Internally, the gradient generation methods automatically executes a series of actions on the dataset:

1. Import process data of size (m, n_x + n_y), where m is the number of sample rows, n_x is the number of input columns and n_y is the number of output columns. Given n_x, the data is split into an input array X and an output array Y.

2. For each input xi and each output yj, estimate the gradient using a multivariate chain rule approximation. For example, the gradient of y1 with respect to x1 is calculated at each point as:

\(\frac{Dy_1}{Dx_1} = \frac{dy_1}{dx_1} \frac{dx_1}{dx_1} + \frac{dy_1}{dx_2} \frac{dx_2}{dx_1} + \frac{dy_1}{dx_3} \frac{dx_3}{dx_1} + ...\)

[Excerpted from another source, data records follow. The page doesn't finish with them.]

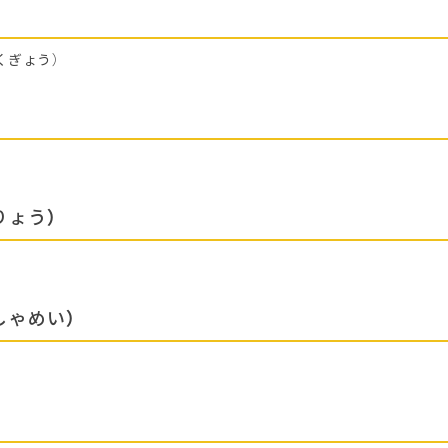
くぎょう）
りょう）
しゃめい）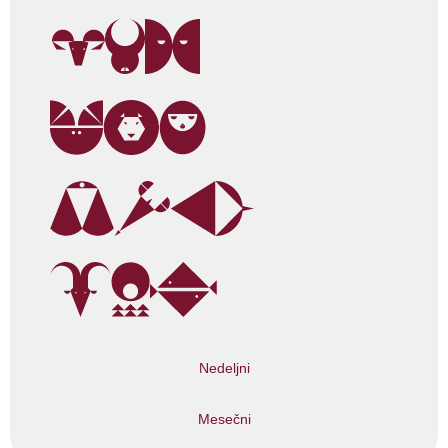
Nedeljni
Mesečni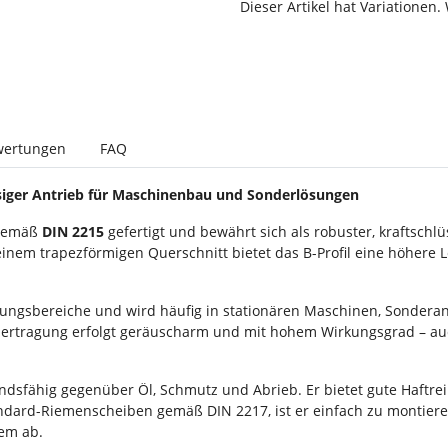
Dieser Artikel hat Variationen.
wertungen
FAQ
ssiger Antrieb für Maschinenbau und Sonderlösungen
 gemäß
DIN 2215
gefertigt und bewährt sich als robuster, kraftschlü
inem trapezförmigen Querschnitt bietet das B-Profil eine höhere 
eistungsbereiche und wird häufig in stationären Maschinen, Sonde
Übertragung erfolgt geräuscharm und mit hohem Wirkungsgrad – 
sfähig gegenüber Öl, Schmutz und Abrieb. Er bietet gute Haftre
ndard-Riemenscheiben gemäß DIN 2217, ist er einfach zu montiere
em ab.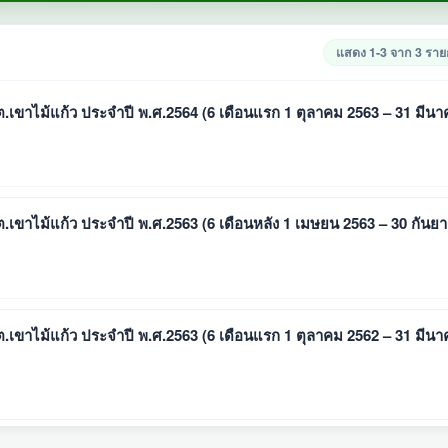
แสดง 1-3 จาก 3 รา
เขาไม้แก้ว ประจำปี พ.ศ.2564 (6 เดือนแรก 1 ตุลาคม 2563 – 31 มีน
เขาไม้แก้ว ประจำปี พ.ศ.2563 (6 เดือนหลัง 1 เมษยน 2563 – 30 กันย
เขาไม้แก้ว ประจำปี พ.ศ.2563 (6 เดือนแรก 1 ตุลาคม 2562 – 31 มีน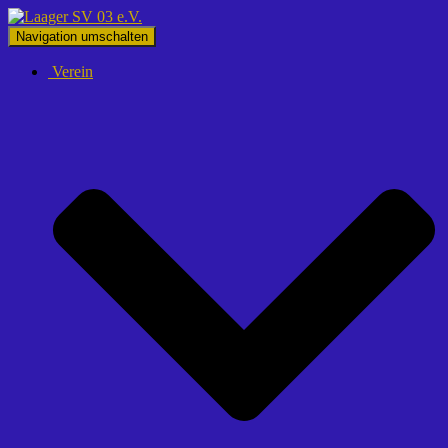
Navigation umschalten
Verein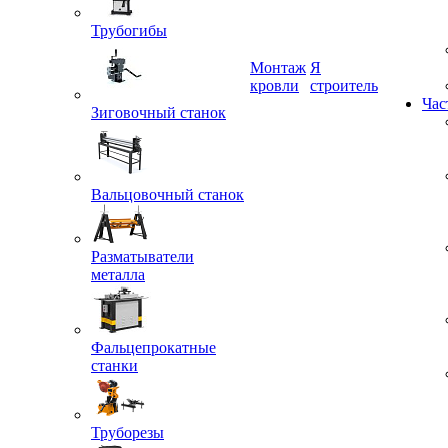
Трубогибы
Монтаж
Я
Зиговочный станок
кровли
строитель
Час
Вальцовочный станок
Разматыватели
металла
Фальцепрокатные
станки
Труборезы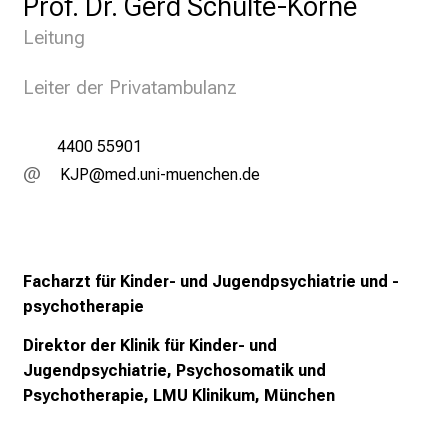
Prof. Dr. Gerd Schulte-Körne
k
u
Leitung
m
–
Leiter der Privatambulanz
e
i
4400 55901
n
ÜQP
vim-DfulGv;fiuyJziu ami
T
a
g
v
o
Facharzt für Kinder- und Jugendpsychiatrie und -
l
psychotherapie
l
Direktor der Klinik für Kinder- und
e
Jugendpsychiatrie, Psychosomatik und
r
Psychotherapie, LMU Klinikum, München
i
n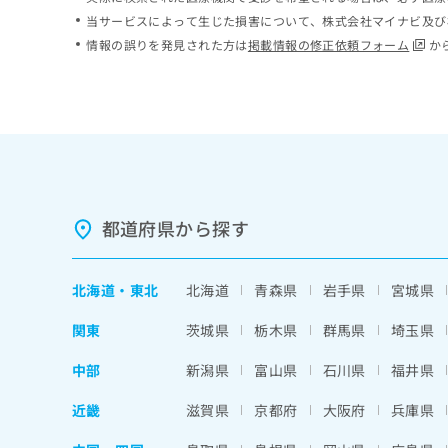
ち
み
当サービスによって生じた損害について、株式会社マイナビ及び
ら
は
情報の誤りを発見された方は
掲載情報の修正依頼フォーム
か
こ
ち
そ
ら
の
他
の
お
問
い
都道府県から探す
合
わ
せ
北海道
・
東北
北海道
青森県
岩手県
宮城県
は
こ
関東
茨城県
栃木県
群馬県
埼玉県
ち
ら
中部
新潟県
富山県
石川県
福井県
近畿
滋賀県
京都府
大阪府
兵庫県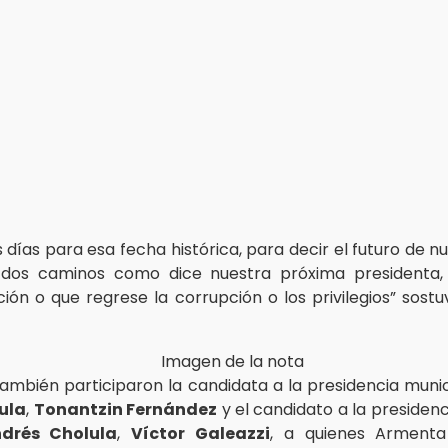
 días para esa fecha histórica, para decir el futuro de n
 dos caminos como dice nuestra próxima presidenta, 
ión o que regrese la corrupción o los privilegios” sost
 también participaron la candidata a la presidencia muni
ula
,
Tonantzin Fernández
y el candidato a la presidenc
drés Cholula
,
Víctor Galeazzi
, a quienes Arment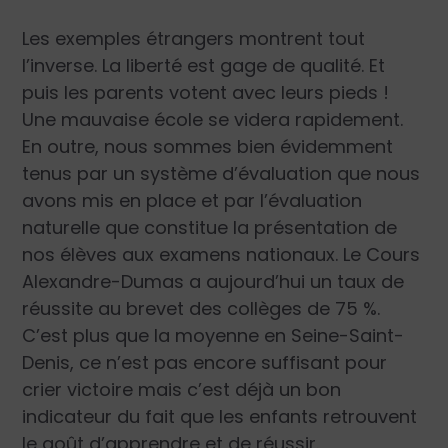
Les exemples étrangers montrent tout
l’inverse. La liberté est gage de qualité. Et
puis les parents votent avec leurs pieds !
Une mauvaise école se videra rapidement.
En outre, nous sommes bien évidemment
tenus par un système d’évaluation que nous
avons mis en place et par l’évaluation
naturelle que constitue la présentation de
nos élèves aux examens nationaux. Le Cours
Alexandre-Dumas a aujourd’hui un taux de
réussite au brevet des collèges de 75 %.
C’est plus que la moyenne en Seine-Saint-
Denis, ce n’est pas encore suffisant pour
crier victoire mais c’est déjà un bon
indicateur du fait que les enfants retrouvent
le goût d’apprendre et de réussir.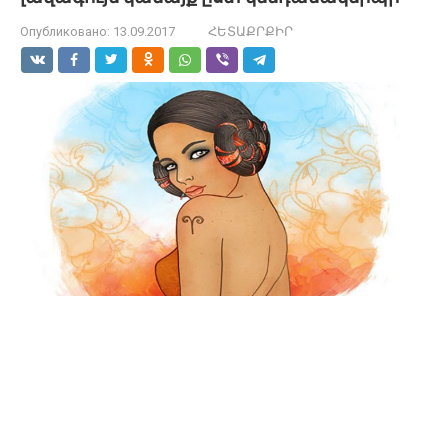
Опубликовано:
13.09.2017
ՀԵՏԱՔՐՔԻՐ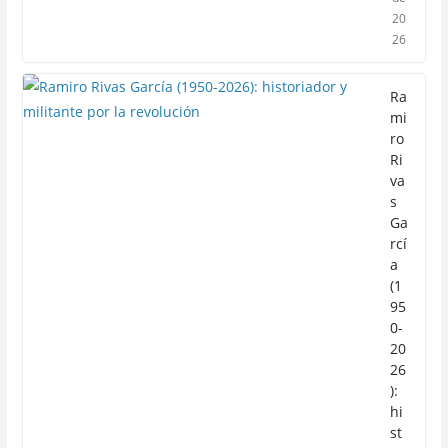
20
26
Ra
mi
ro
Ri
va
s
Ga
rcí
a
(1
95
0-
20
26
):
hi
st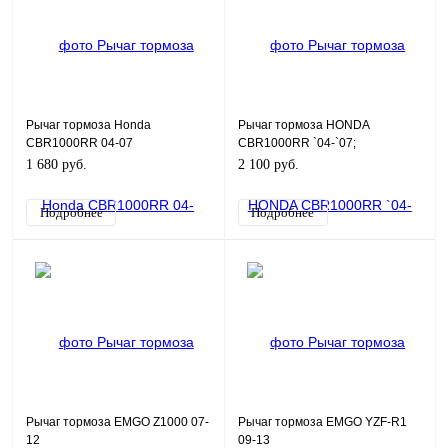
Рычаг тормоза Honda
Рычаг тормоза HONDA
CBR1000RR 04-07
CBR1000RR `04-`07;
CBR600RR `07-`14 53170-MEL-
1 680 руб.
2 100 руб.
006
Подробнее
Подробнее
Рычаг тормоза EMGO Z1000 07-
Рычаг тормоза EMGO YZF-R1
12
09-13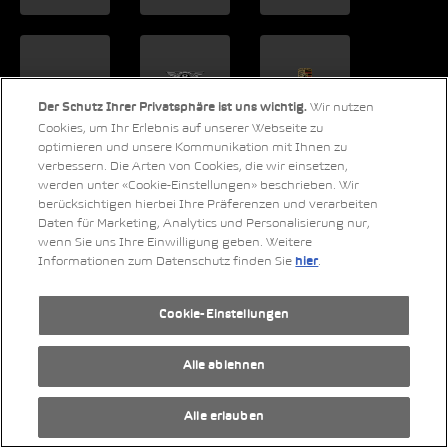
Wir nutzen
Der Schutz Ihrer Privatsphäre ist uns wichtig.
Cookies, um Ihr Erlebnis auf unserer Webseite zu
optimieren und unsere Kommunikation mit Ihnen zu
verbessern. Die Arten von Cookies, die wir einsetzen,
werden unter «Cookie-Einstellungen» beschrieben. Wir
berücksichtigen hierbei Ihre Präferenzen und verarbeiten
Daten für Marketing, Analytics und Personalisierung nur,
wenn Sie uns Ihre Einwilligung geben. Weitere
Informationen zum Datenschutz finden Sie
.
hier
LinkedIn
Xing
Twitter
YouTube
Instagram
Cookie-Einstellungen
Alle ablehnen
Alle erlauben
© 2026 Copyright AMAG Group AG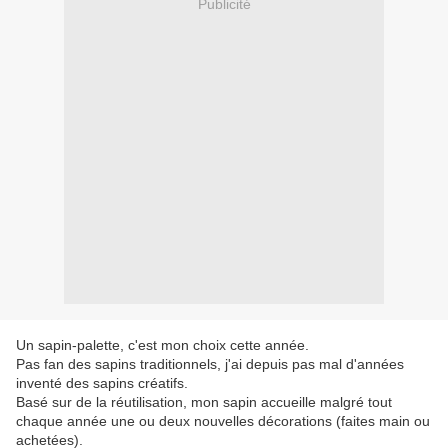
Publicité
Un sapin-palette, c'est mon choix cette année.
Pas fan des sapins traditionnels, j'ai depuis pas mal d'années
inventé des sapins créatifs.
Basé sur de la réutilisation, mon sapin accueille malgré tout
chaque année une ou deux nouvelles décorations (faites main ou
achetées).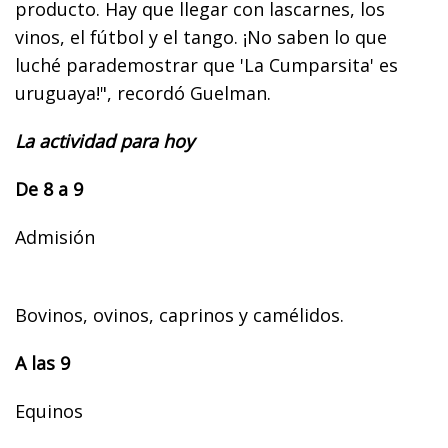
producto. Hay que llegar con lascarnes, los
vinos, el fútbol y el tango. ¡No saben lo que
luché parademostrar que 'La Cumparsita' es
uruguaya!", recordó Guelman.
La actividad para hoy
De 8 a 9
Admisión
Bovinos, ovinos, caprinos y camélidos.
A las 9
Equinos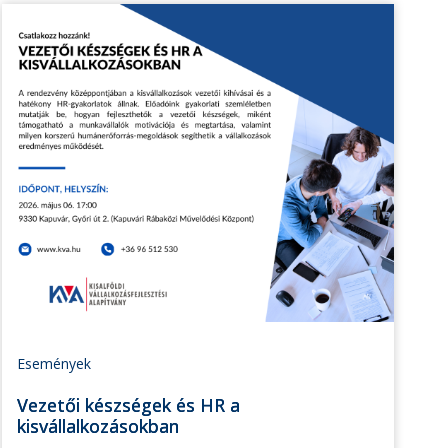
Események
Vezetői készségek és HR a
kisvállalkozásokban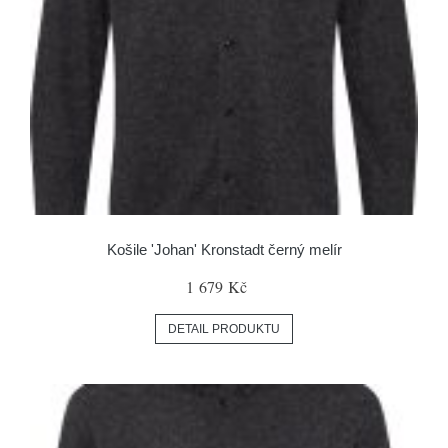
Košile 'Johan' Kronstadt černý melír
1 679 Kč
DETAIL PRODUKTU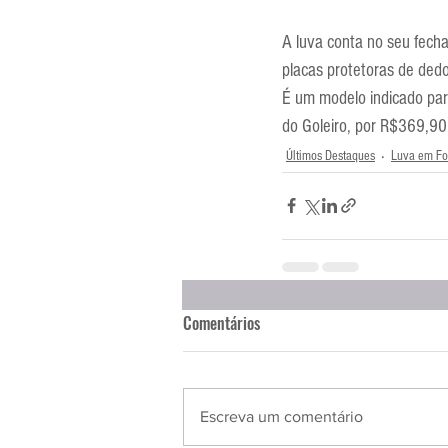
A luva conta no seu fech
placas protetoras de dedo
É um modelo indicado para 
do Goleiro, por R$369,90
Últimos Destaques
Luva em Fo
Comentários
Escreva um comentário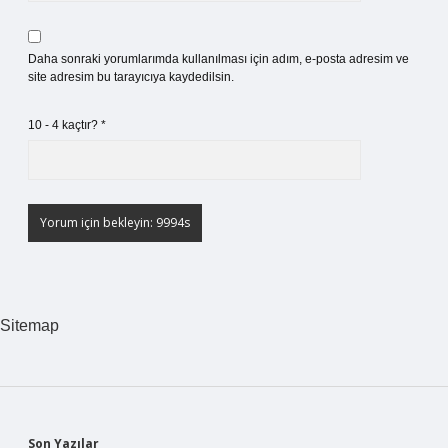
Daha sonraki yorumlarımda kullanılması için adım, e-posta adresim ve
site adresim bu tarayıcıya kaydedilsin.
10 - 4 kaçtır?
*
Sitemap
Son Yazılar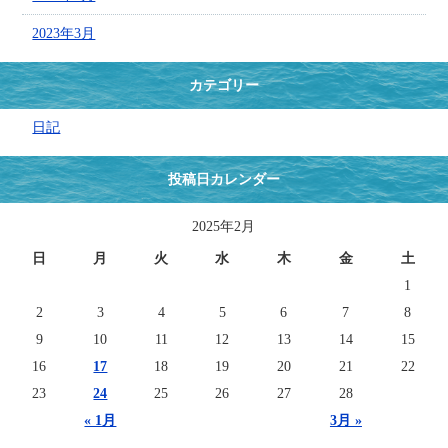
2023年3月
カテゴリー
日記
投稿日カレンダー
2025年2月
日
月
火
水
木
金
土
1
2
3
4
5
6
7
8
9
10
11
12
13
14
15
16
17
18
19
20
21
22
23
24
25
26
27
28
« 1月
3月 »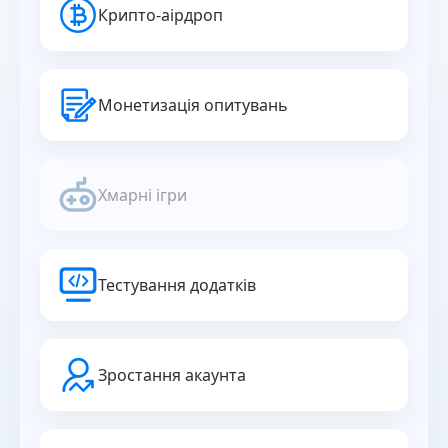
Крипто-аірдроп
Монетизація опитувань
Хмарні ігри
Тестування додатків
Зростання акаунта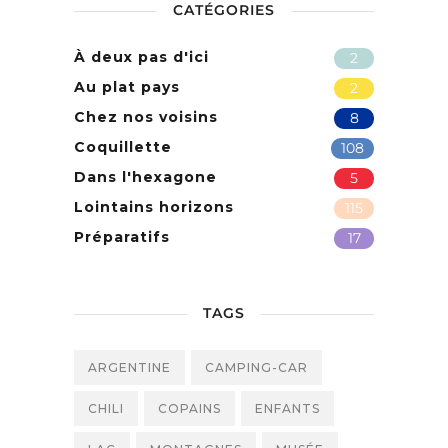
CATÉGORIES
À deux pas d'ici
2
Au plat pays
2
Chez nos voisins
8
Coquillette
108
Dans l'hexagone
5
Lointains horizons
115
Préparatifs
17
TAGS
ARGENTINE
CAMPING-CAR
CHILI
COPAINS
ENFANTS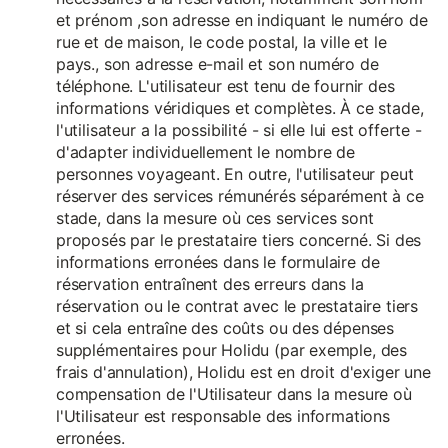
et prénom ,son adresse en indiquant le numéro de
rue et de maison, le code postal, la ville et le
pays., son adresse e-mail et son numéro de
téléphone. L'utilisateur est tenu de fournir des
informations véridiques et complètes. À ce stade,
l'utilisateur a la possibilité - si elle lui est offerte -
d'adapter individuellement le nombre de
personnes voyageant. En outre, l'utilisateur peut
réserver des services rémunérés séparément à ce
stade, dans la mesure où ces services sont
proposés par le prestataire tiers concerné. Si des
informations erronées dans le formulaire de
réservation entraînent des erreurs dans la
réservation ou le contrat avec le prestataire tiers
et si cela entraîne des coûts ou des dépenses
supplémentaires pour Holidu (par exemple, des
frais d'annulation), Holidu est en droit d'exiger une
compensation de l'Utilisateur dans la mesure où
l'Utilisateur est responsable des informations
erronées.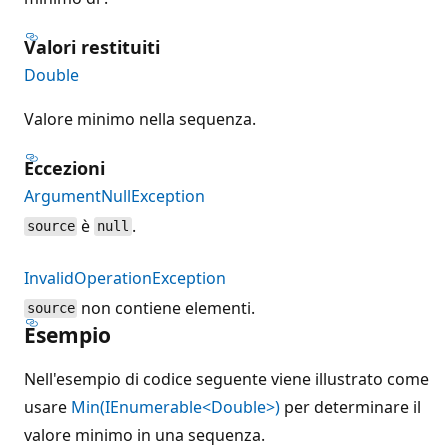
Valori restituiti
Double
Valore minimo nella sequenza.
Eccezioni
ArgumentNullException
è
.
source
null
InvalidOperationException
non contiene elementi.
source
Esempio
Nell'esempio di codice seguente viene illustrato come
usare
Min(IEnumerable<Double>)
per determinare il
valore minimo in una sequenza.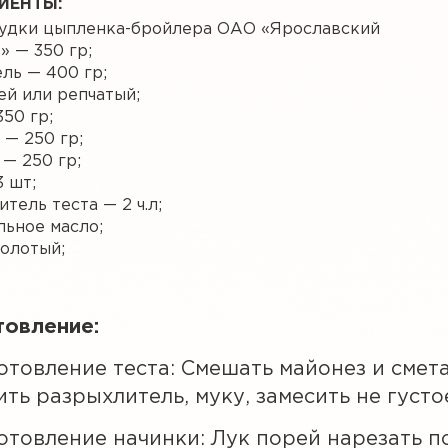
ИЕНТЫ:
удки цыпленка-бройлера ОАО «Ярославский
» — 350 гр;
ль — 400 гр;
ей или репчатый;
50 гр;
 — 250 гр;
 — 250 гр;
3 шт;
тель теста — 2 ч.л;
льное масло;
олотый;
товление:
отовление теста: Смешать майонез и смета
ть разрыхлитель, муку, замесить не густое
отовление начинки: Лук порей нарезать 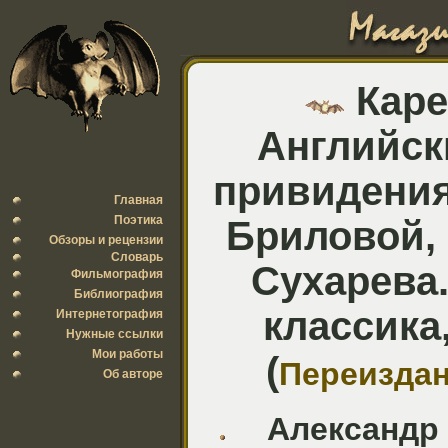
Каре
Английск
привидениях
Главная
Поэтика
Бриловой, 
Обзоры и рецензии
Словарь
Сухарева.
Фильмография
Библиография
классика,
Интернетография
Нужные ссылки
Мои работы
(
Переиздан
Об авторе
Александр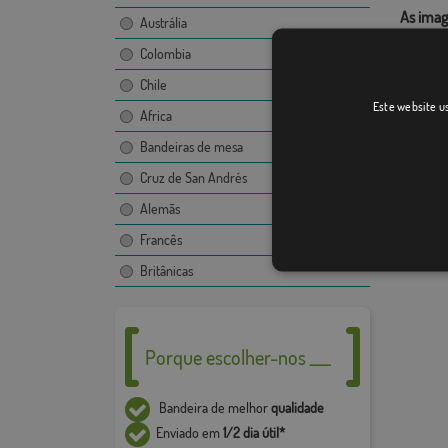
As imag
Austrália
bandeir
Colombia
proibid
consent
Chile
Este website us
O desen
Africa
imagem,
Bandeiras de mesa
Devido 
Cruz de San Andrés
+ / - 5%
Alemãs
Francês
Britânicas
Porque escolher-nos ___
Bandeira de melhor
qualidade
Enviado em
1/2 dia útil*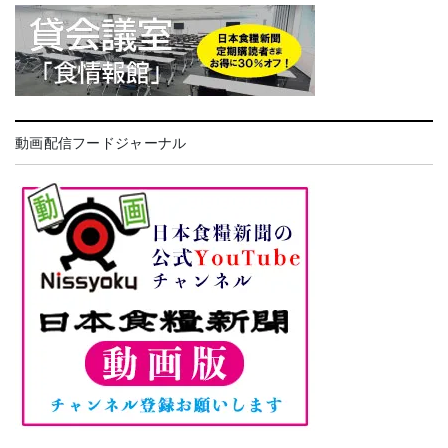
動画配信フードジャーナル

where D/D represents the total derivative, d/d represents a partial derivative at each sample point. y1, x1, x2, x3, and so on are vectors with values at each sample point m, and this formula produces the gradients of each output with respect to each input at each sample point by iterating through the dataset. The partial derivatives are calculated by simple finite difference. For example:

\(\frac{dy_1}{dx_1} (m_{1.5}) = \frac{y_1 (m_2) - y_1 (m_1)}{x_1 (m_2) - x_1 (m_1)}\)

where m_1.5 is the midpoint between sample points m_2 and m_1. As a result, this scheme calculates gradients at the points between the sample points, not the actual sample points.

3. Train an MLP model on the calculated midpoint and midpoint-gradient values. After normalizing the data via linear scaling (see Data Normalization For Neural Network Models), the algorithm leverages a small neural network model to generate gradient data for the actual sampe points. Passing the argument optimize_training=True will train models using the optimizers Adam or RMSProp, with activation functions ReLu or Sigmoid on hidden layers, using a Linear or ReLu activation function on the output layer, building 2 or 8 hidden layers with 6 or 12 neurons per hidden layer. The algorithm employs cross-validation to check the mean-squared-error (MSE) loss on each model and uses the model with the smallest error to predict the sample gradients.

4. Predict the gradients at each sample point from the regressed model. This produces n_y arrays with each having size (m, n_x) - the same size as the original input array X.

5. Concatenate the predicted gradients into a single array of size (m, n_x, n_y). This is the single object returned by the gradient generation method.